» INFORMATION PROVIDED:
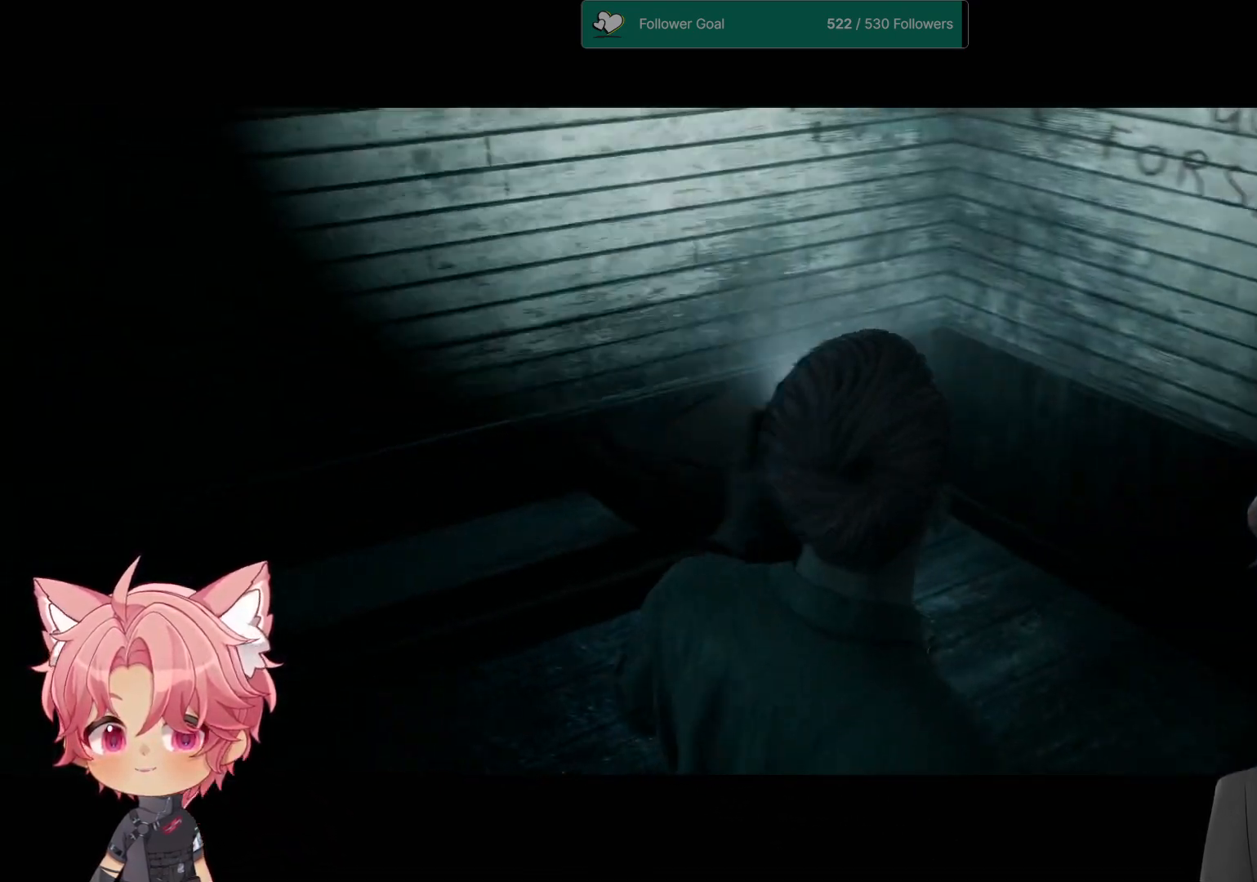
{"dt_ms": 500, "buttons": [], "left_stick": "center", "right_stick": "center", "events": [[17, "right_stick", "center"], [50, "left_stick", "up-right"], [117, "left_stick", "center"]]}
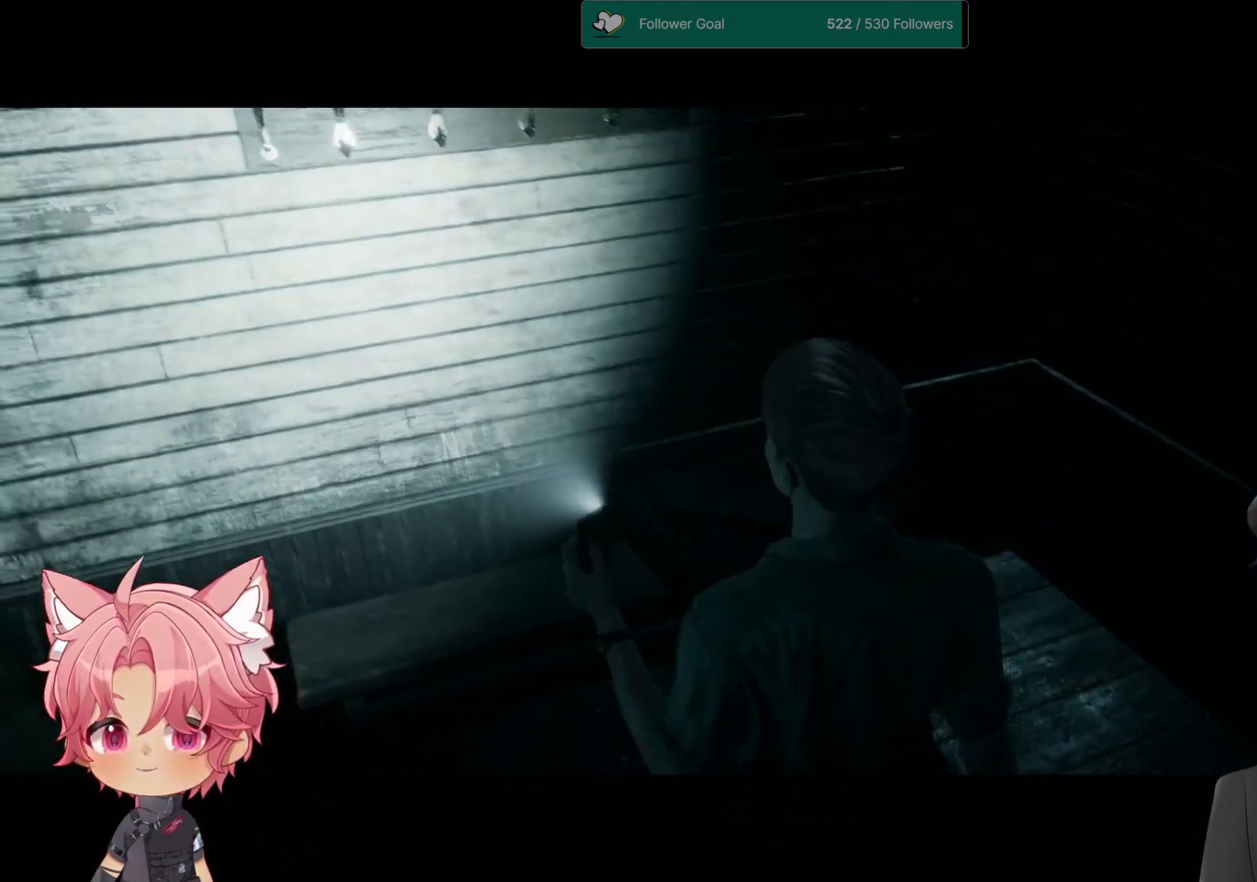
{"dt_ms": 500, "buttons": [], "left_stick": "center", "right_stick": "center", "events": []}
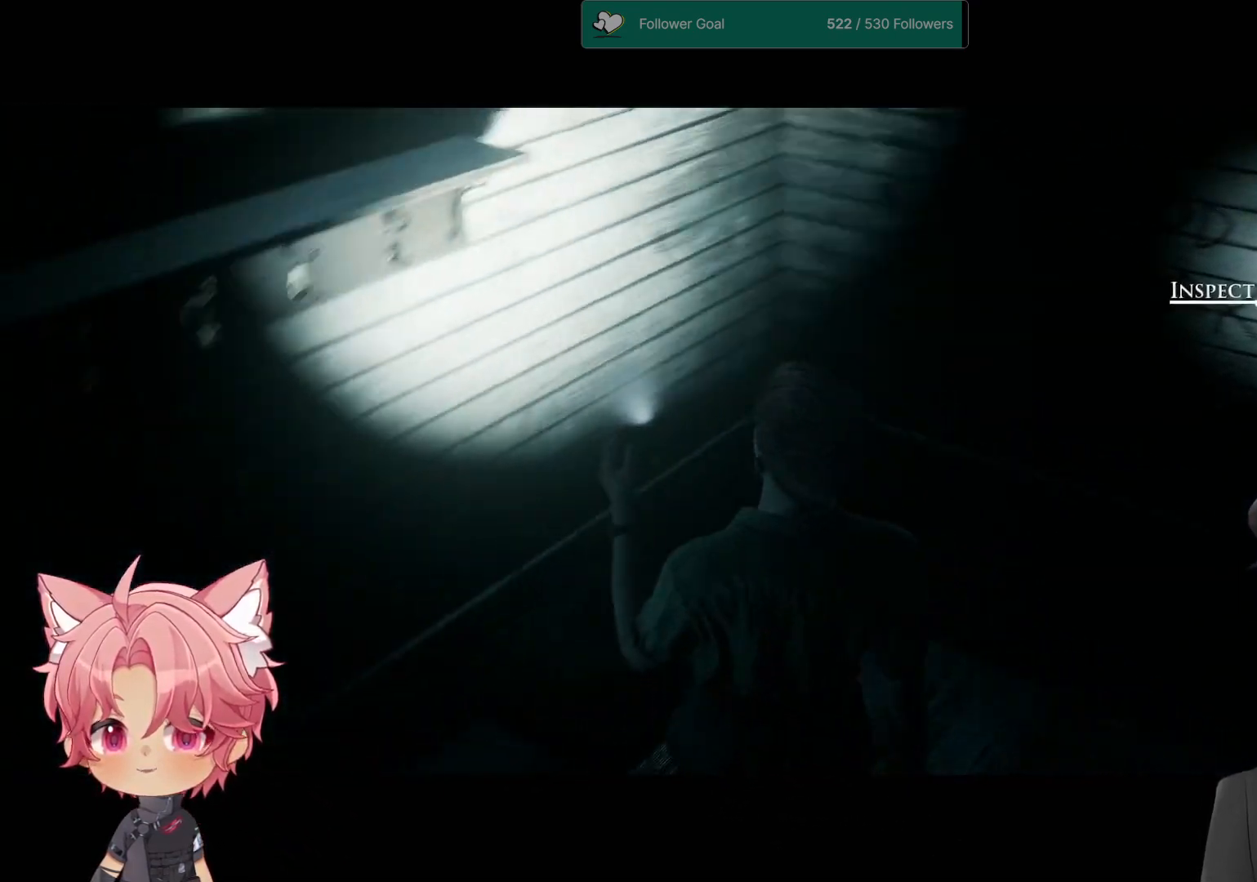
{"dt_ms": 1000, "buttons": [], "left_stick": "center", "right_stick": "center"}
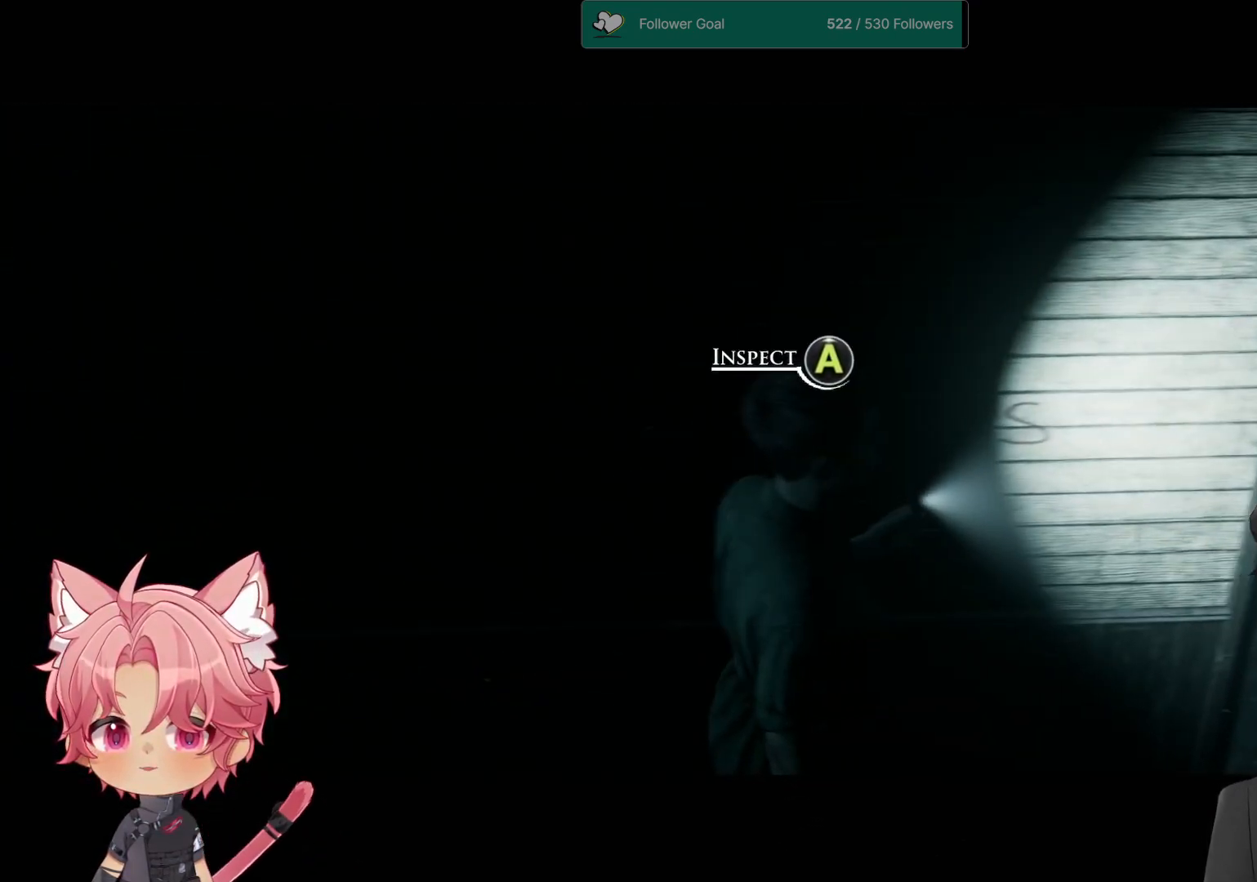
{"dt_ms": 500, "buttons": [], "left_stick": "center", "right_stick": "center", "events": [[167, "left_stick", "left"], [317, "left_stick", "center"]]}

» EXERCISE GOAL:
Retype the full listing exactly; pictures stay out.

» RESPONSE BOX:
{"dt_ms": 500, "buttons": [], "left_stick": "center", "right_stick": "center", "events": [[17, "right_stick", "center"], [50, "left_stick", "up-right"], [117, "left_stick", "center"]]}
{"dt_ms": 500, "buttons": [], "left_stick": "center", "right_stick": "center", "events": []}
{"dt_ms": 1000, "buttons": [], "left_stick": "center", "right_stick": "center"}
{"dt_ms": 500, "buttons": [], "left_stick": "center", "right_stick": "center", "events": [[167, "left_stick", "left"], [317, "left_stick", "center"]]}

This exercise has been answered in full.